And all the proceeds profits will go to buy beverages at the Rocky Mountain Blogger Bash!
Do all your holiday shopping right here.
Well, maybe not all of it, but some of it, perhaps. You know, if your friends aren't averse to wearing dildos (on their t-shirts or bumpers, that is). Heck, buy them even for people you don't like who are dildo-averse.
Help the good people of Alabama defend their right to auto-eroticism!
(Trust me, I'm sure you'd rather see blatant promotion of products than all the "existence of God" blogging I've been doing elsewhere)

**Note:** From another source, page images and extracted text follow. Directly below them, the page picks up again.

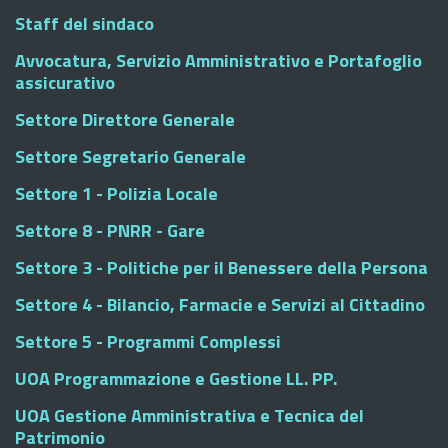
Staff del sindaco
Avvocatura, Servizio Amministrativo e Portafoglio
assicurativo
Settore Direttore Generale
Settore Segretario Generale
Settore 1 - Polizia Locale
Settore 8 - PNRR - Gare
Settore 3 - Politiche per il Benessere della Persona
Settore 4 - Bilancio, Farmacie e Servizi al Cittadino
Settore 5 - Programmi Complessi
UOA Programmazione e Gestione LL. PP.
UOA Gestione Amministrativa e Tecnica del
Patrimonio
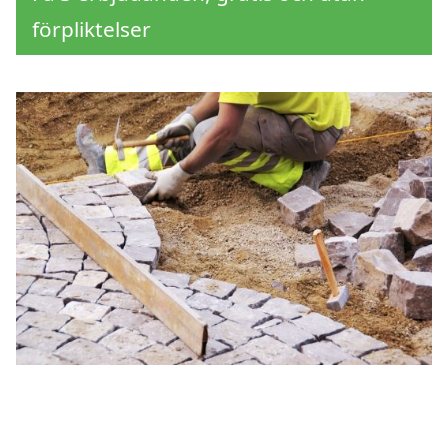
förpliktelser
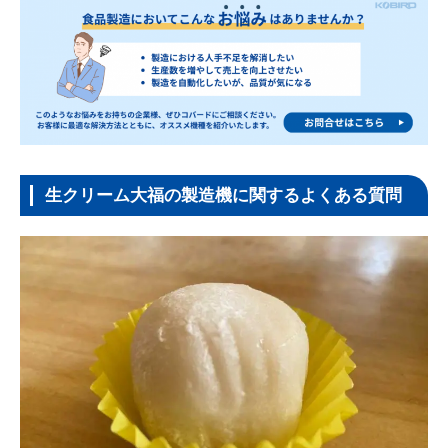
生クリーム大福の製造機に関するよくある質問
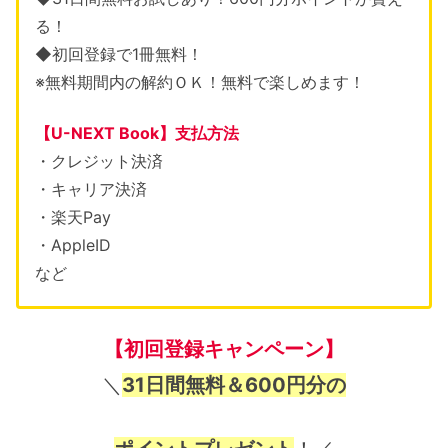
る！
◆初回登録で1冊無料！
※無料期間内の解約ＯＫ！無料で楽しめます！
【U-NEXT Book】支払方法
・クレジット決済
・キャリア決済
・楽天Pay
・
AppleID
など
【初回登録キャンペーン】
＼
31日間無料＆600円分の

(And oodles of thanks to fellow drunkard and Denver blogger Zombyboy for his impressive graphic design skills)
(That is all. Move along now.)
(Really.)
(I promise.)
And until those from Alabama are free to love their toys, I will do as much loving for them as I can. :)
Heheheheeheheh.
She's gonna---heheheheheh.
Er, sorry.
Duuuudee... what's up with the parentheses? Have you been playing with Lisp?

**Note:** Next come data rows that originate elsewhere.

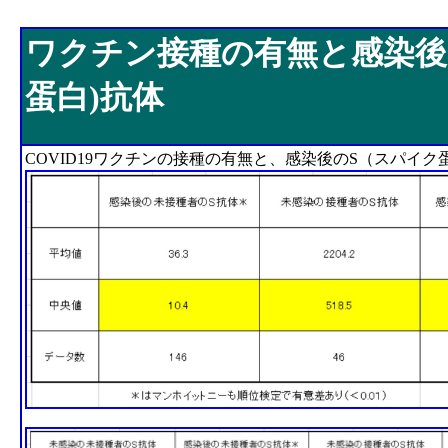
ワクチン接種の有無と感染後のS(スパイク蛋白)抗体
ワクチン接種の有無と感染後
蛋白)抗体
COVID19ワクチンの接種の有無と、感染後のS（スパイ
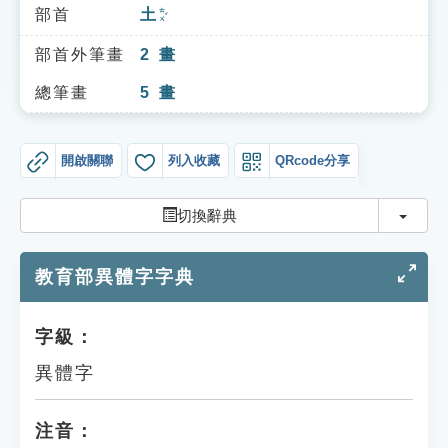
索引選單
部首
土
ㄊㄨˇ
知識索引
部首外筆畫
2
畫
單字索引
總筆畫
5
畫
生命大百科索引
開啟關聯
列入收藏
QRcode分享
遊戲專區
切換
切換辭典
教學應用
教育部異體字字典
貓頭鷹博士
字級：
異體字
注音：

As a native Alabaman I'm appalled at the stupid law in the first place and the descision of the Supreme Court in the second. Government should stay out of people's bedrooms. I guess Steely Dan won't be playing in gigs in Alabama any time soon.
Exactly what does the Alabama legislature have against sex toys? Is it strictly a dildo thing, or does it include vibrators and strap-ons, too?
I got a friend from Alabama, I'm planning on giving them a really hard time about this... heh...
My guess it was some self-righteous (sp?) bible thumper that got this started and nobody wanted to upset the ultra religious. Everybody knows sex,unless done for the purpose of procreation,is a vile sin and must be stamped out! NOT!!!